In Dallas, a hedge fund manager trading junk bonds on his iPhone lamented his upcoming move to the posh Highland Park neighborhood, fearing locals might brand him an outsider even though he relocated from New York years ago.

And at an Austin diner, a finance executive whose grandfather was governor hoped for compromise between Wall Street and the Lone Star State, but warned it may get worse before it gets better.

Welcome to the tense battle brewing between Big Finance and Texas. Just a few months ago, drawn by the promise of low taxes and light regulation, some of the largest banks and asset managers in the U.S. were ramping up their flight from the coasts.

Then Governor Greg Abbott signed a law banning state investments in firms that cut ties to oil and gas and another blocking local governments from working with banks that limit their lending to gun companies. That halted business for some top municipal-bond underwriters. JPMorgan Chase & Co., Bank of America Corp., Citigroup Inc. and Goldman Sachs Group Inc. have all stopped muni underwriting in the state, at least for now.

But what’s happening in Texas isn’t just about muni bonds or a Republican governor leaning to the hard right in a bid to win reelection next November. It’s a broader conflict between a state that would be among the world’s top economies if it were its own country and an industry whose leaders have begun to raise their voices on social issues from racial equity to climate change while pledging to consider stakeholders besides investors.

Interviews with more than a dozen bankers, traders and investors suggest that when Texas decides banks have gone too far, it presages a bigger struggle over corporate power and the reach of Wall Street’s influence.

“This is much bigger than the municipal bond business,” said Phil Gramm, a former Republican U.S. senator from Texas. “This is the beginning of telling Wall Street that if you’re going to discriminate due to your fealty to special interest groups, you’re going to have to pay for it.”

Gramm helped write the law that allowed for the creation of Citigroup and other Wall Street giants, and later was vice chairman of UBS AG’s investment bank. He prefers to use what he calls the language of the civil rights movement, comparing an oil driller’s ability to borrow funds to the right to sit at segregated lunch counters: “Discrimination is discrimination.”

Until recently, the finance industry’s ties to Texas had never looked stronger.
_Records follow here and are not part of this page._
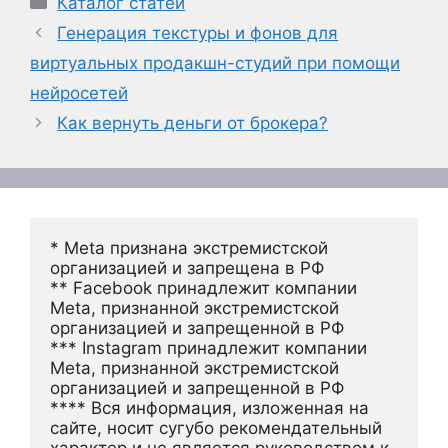
Каталог статей
Генерация текстуры и фонов для
виртуальных продакшн-студий при помощи
нейросетей
Как вернуть деньги от брокера?
* Meta признана экстремистской 
организацией и запрещена в РФ
** Facebook принадлежит компании 
Meta, признанной экстремистской 
организацией и запрещенной в РФ
*** Instagram принадлежит компании 
Meta, признанной экстремистской 
организацией и запрещенной в РФ 
**** Вся информация, изложенная на 
сайте, носит сугубо рекомендательный 
характер и не является руководством к 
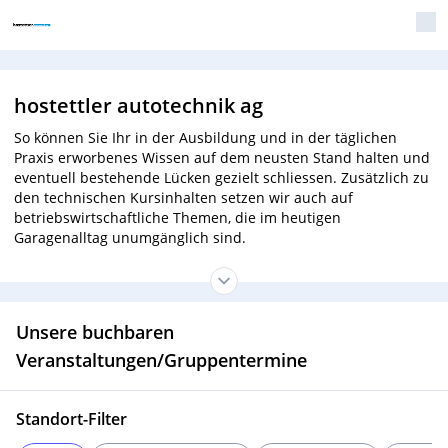
hostettler autotechnik ag
So können Sie Ihr in der Ausbildung und in der täglichen
Praxis erworbenes Wissen auf dem neusten Stand halten und
eventuell bestehende Lücken gezielt schliessen. Zusätzlich zu
den technischen Kursinhalten setzen wir auch auf
betriebswirtschaftliche Themen, die im heutigen
Garagenalltag unumgänglich sind.
Unsere buchbaren
Veranstaltungen/Gruppentermine
Standort-Filter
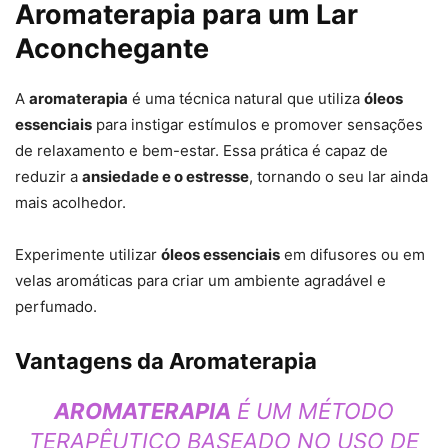
Aromaterapia para um Lar
Aconchegante
A
aromaterapia
é uma técnica natural que utiliza
óleos
essenciais
para instigar estímulos e promover sensações
de relaxamento e bem-estar. Essa prática é capaz de
reduzir a
ansiedade e o estresse
, tornando o seu lar ainda
mais acolhedor.
Experimente utilizar
óleos essenciais
em difusores ou em
velas aromáticas para criar um ambiente agradável e
perfumado.
Vantagens da Aromaterapia
AROMATERAPIA
É UM MÉTODO
TERAPÊUTICO BASEADO NO USO DE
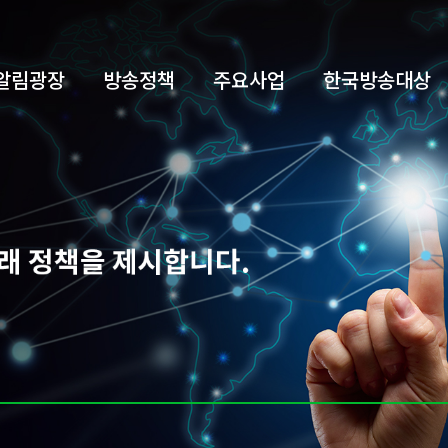
알림광장
방송정책
주요사업
한국방송대상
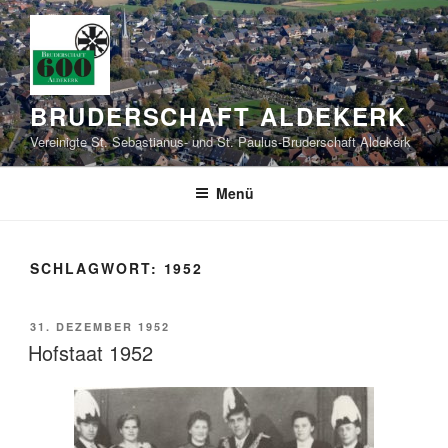
Zum
Inhalt
springen
BRUDERSCHAFT ALDEKERK
Vereinigte St. Sebastianus- und St. Paulus-Bruderschaft Aldekerk
Menü
SCHLAGWORT:
1952
VERÖFFENTLICHT
31. DEZEMBER 1952
AM
Hofstaat 1952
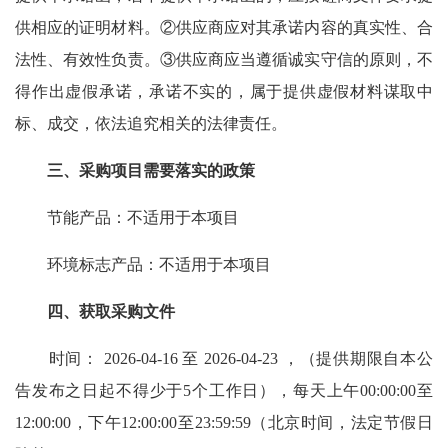
供相应的证明材料。②供应商应对其承诺内容的真实性、合
法性、有效性负责。③供应商应当遵循诚实守信的原则，不
得作出虚假承诺，承诺不实的，属于提供虚假材料谋取中
标、成交，依法追究相关的法律责任。
三、采购项目需要落实的政策
节能产品：不适用于本项目
环境标志产品：不适用于本项目
四、获取采购文件
时间： 2026-04-16 至 2026-04-23 ，（提供期限自本公
告发布之日起不得少于5个工作日），每天上午00:00:00至
12:00:00，下午12:00:00至23:59:59（北京时间，法定节假日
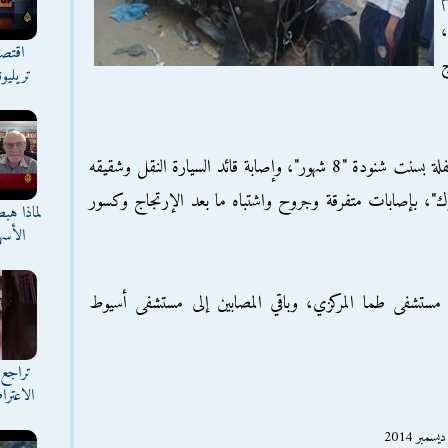
،
اقتصا
ج
تريليو
وأسفر الحادث عن وفاة قائد "التوك توك" والطفلة بسنت شنودة "8 شهور"، وإصابة قائد السيارة النقل وشقيقه
"، بإصابات متفرقة وجروح واشتباه ما بعد الإرتجاج وكسور
لماذا هب
الأسه
لى مستشفى طما المركزي، وباقي المصابين إلى مستشفى أسيوط
تراجع 
الاعترا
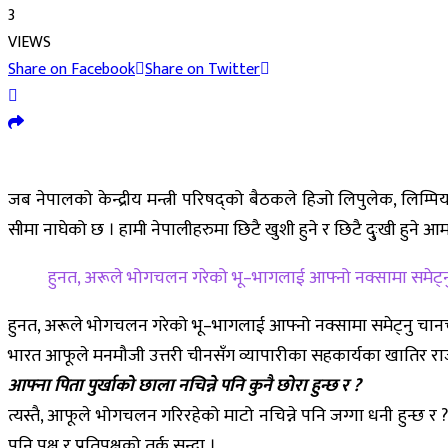
3
VIEWS
Share on Facebook
Share on Twitter
जब नेपालको केन्द्रीय मन्त्री परिषद्को बैठकले हिजो लिपुलेक, लि
सीमा नाघेको छ । हामी नेपालीहरुमा छिटै खुशी हुने र छिटै दु्ःखी हुने 
हुनत, अरूले भोगचलन गरेको भू–भागलाई आफ्नो नक्सामा समेट्नु चान
हुनत, अरूले भोगचलन गरेको भू–भागलाई आफ्नो नक्सामा समेट्नु चानचुने कुर
भारत आफूले मनमौजी उत्तरी चीनसँग व्यापारीका सहकार्यका खातिर राज
आफ्ना पिता पुर्खाको छाला नचिन्ने पनि कुनै छोरा हुन्छ र ?
त्यस्तै, आफूले भोगचलन गरिरहेको माटो नचिन्ने पनि जग्गा धनी हुन्छ र ? 
पनि पक्ष र प्रतिपक्षको तर्क सुन्दा ।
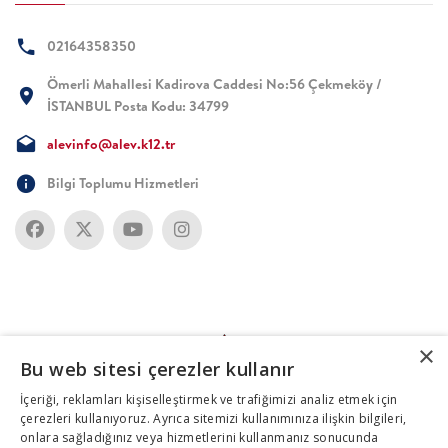
02164358350
Ömerli Mahallesi Kadirova Caddesi No:56 Çekmeköy /
İSTANBUL Posta Kodu: 34799
alevinfo@alev.k12.tr
Bilgi Toplumu Hizmetleri
×
Bu web sitesi çerezler kullanır
İçeriği, reklamları kişiselleştirmek ve trafiğimizi analiz etmek için
çerezleri kullanıyoruz. Ayrıca sitemizi kullanımınıza ilişkin bilgileri,
onlara sağladığınız veya hizmetlerini kullanmanız sonucunda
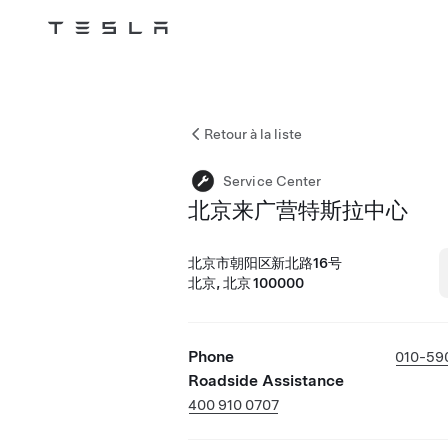
Tesla
Skip to main content
Retour à la liste
Service Center
北京来广营特斯拉中心
北京市朝阳区新北路16号
北京, 北京 100000
Phone
010-59
Roadside Assistance
400 910 0707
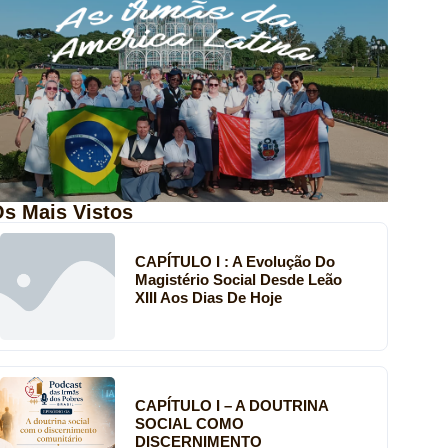
s Mais Vistos
CAPÍTULO I : A Evolução Do
Magistério Social Desde Leão
XIII Aos Dias De Hoje
CAPÍTULO I – A DOUTRINA
SOCIAL COMO
DISCERNIMENTO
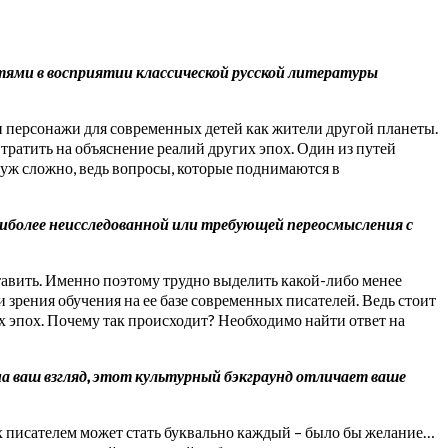
стями в восприятии классической русской литературы
ти персонажи для современных детей как жители другой планеты.
тратить на объяснение реалий других эпох. Один из путей
 уж сложно, ведь вопросы, которые поднимаются в
аиболее неисследованной или требующей переосмысления с
тавить. Именно поэтому трудно выделить какой-либо менее
 зрения обучения на ее базе современных писателей. Ведь стоит
х эпох. Почему так происходит? Необходимо найти ответ на
на ваш взгляд, этот культурный бэкграунд отличает ваше
ях писателем может стать буквально каждый – было бы желание…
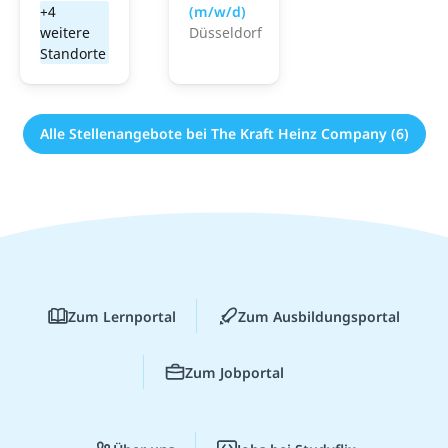
+4
(m/w/d)
weitere
Düsseldorf
Standorte
Alle Stellenangebote bei The Kraft Heinz Company (6)
Zum Lernportal
Zum Ausbildungsportal
Zum Jobportal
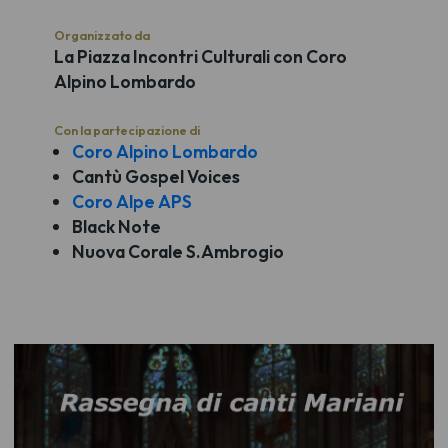
Organizzato da
La Piazza Incontri Culturali con Coro
Alpino Lombardo
Con la partecipazione di
Coro Alpino Lombardo
Cantù Gospel Voices
Coro Alpe APS
Black Note
Nuova Corale S.Ambrogio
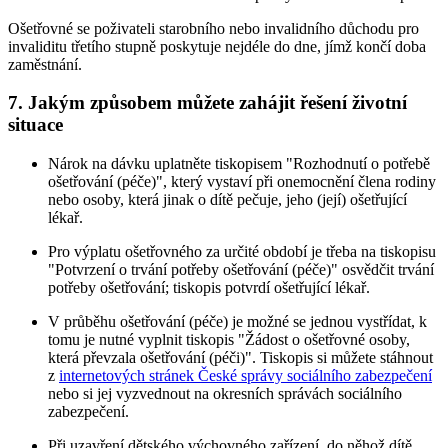
Ošetřovné se poživateli starobního nebo invalidního důchodu pro
invaliditu třetího stupně poskytuje nejdéle do dne, jímž končí doba
zaměstnání.
7. Jakým způsobem můžete zahájit řešení životní
situace
Nárok na dávku uplatněte tiskopisem "Rozhodnutí o potřebě
ošetřování (péče)", který vystaví při onemocnění člena rodiny
nebo osoby, která jinak o dítě pečuje, jeho (její) ošetřující
lékař.
Pro výplatu ošetřovného za určité období je třeba na tiskopisu
"Potvrzení o trvání potřeby ošetřování (péče)" osvědčit trvání
potřeby ošetřování; tiskopis potvrdí ošetřující lékař.
V průběhu ošetřování (péče) je možné se jednou vystřídat, k
tomu je nutné vyplnit tiskopis "Žádost o ošetřovné osoby,
která převzala ošetřování (péči)". Tiskopis si můžete stáhnout
z
internetových stránek České správy sociálního zabezpečení
nebo si jej vyzvednout na okresních správách sociálního
zabezpečení.
Při uzavření dětského výchovného zařízení, do něhož dítě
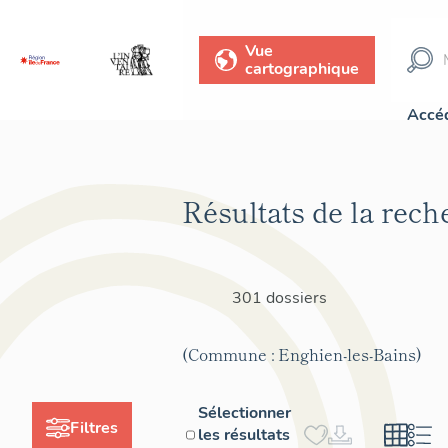
Vue
cartographique
Accéd
Résultats de la rech
301 dossiers
(Commune : Enghien-les-Bains)
Sélectionner
Filtres
les résultats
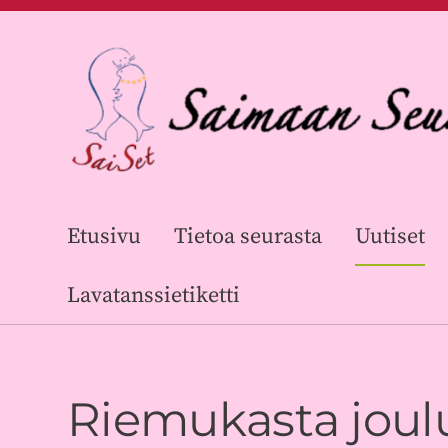
Siirry
sivun
sisältöön
Saimaan Seuratanssijat ry
Etusivu
Tietoa seurasta
Uutiset
Lavatanssietiketti
Riemukasta joulu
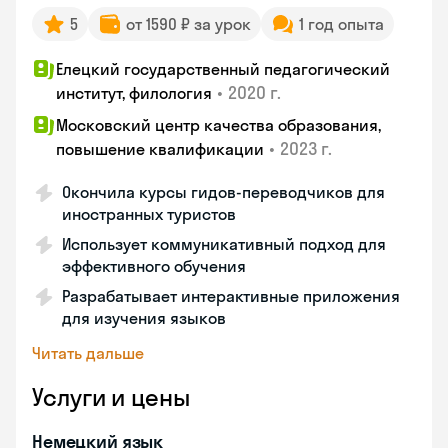
5
от 1590 ₽ за урок
1 год опыта
Елецкий государственный педагогический
•
2020 г.
институт, филология
Московский центр качества образования,
•
2023 г.
повышение квалификации
Окончила курсы гидов-переводчиков для
иностранных туристов
Использует коммуникативный подход для
эффективного обучения
Разрабатывает интерактивные приложения
для изучения языков
Читать дальше
Услуги и цены
Немецкий язык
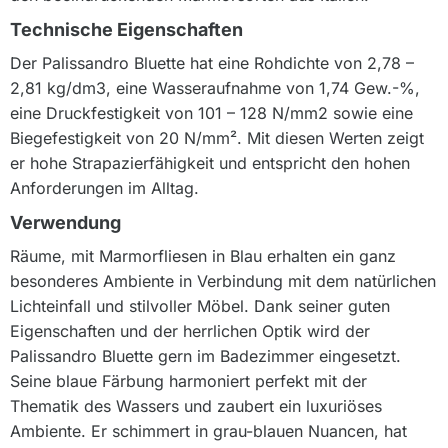
Technische Eigenschaften
Der Palissandro Bluette hat eine Rohdichte von 2,78 –
2,81 kg/dm3, eine Wasseraufnahme von 1,74 Gew.-%,
eine Druckfestigkeit von 101 – 128 N/mm2 sowie eine
Biegefestigkeit von 20 N/mm². Mit diesen Werten zeigt
er hohe Strapazierfähigkeit und entspricht den hohen
Anforderungen im Alltag.
Verwendung
Räume, mit Marmorfliesen in Blau erhalten ein ganz
besonderes Ambiente in Verbindung mit dem natürlichen
Lichteinfall und stilvoller Möbel. Dank seiner guten
Eigenschaften und der herrlichen Optik wird der
Palissandro Bluette gern im Badezimmer eingesetzt.
Seine blaue Färbung harmoniert perfekt mit der
Thematik des Wassers und zaubert ein luxuriöses
Ambiente. Er schimmert in grau-blauen Nuancen, hat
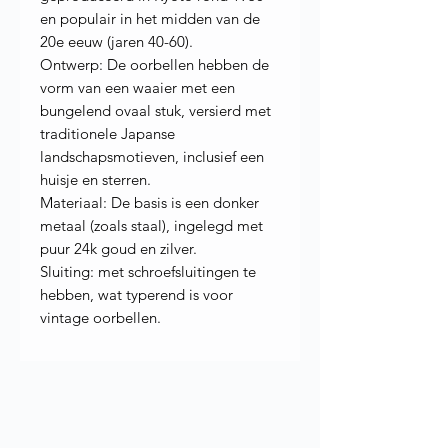
en populair in het midden van de
20e eeuw (jaren 40-60).
Ontwerp: De oorbellen hebben de
vorm van een waaier met een
bungelend ovaal stuk, versierd met
traditionele Japanse
landschapsmotieven, inclusief een
huisje en sterren.
Materiaal: De basis is een donker
metaal (zoals staal), ingelegd met
puur 24k goud en zilver.
Sluiting: met schroefsluitingen te
hebben, wat typerend is voor
vintage oorbellen.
Goldman Sachs has been on the hunt for a new Dallas-area campus that could be its biggest in the U.S. outside Manhattan. Charles Schwab Corp. built new headquarters in the wealthy suburb of Westlake. And Vanguard Group announced a new Dallas-Fort Worth office not too far from fresh space for hedge fund Canyon Partners.

Inside an Austin restaurant called Cisco’s, where a wall of luminaries includes a photo of former governor Bill Clements, his grandson George Seay ate huevos rancheros with biscuits and gravy.

Seay, the founder of investment firm Annandale Capital, said it was “a big, big move” when JPMorgan boss Jamie Dimon and other top executives said in 2019 they’re redefining the purpose of corporations to benefit workers and communities, not just shareholders.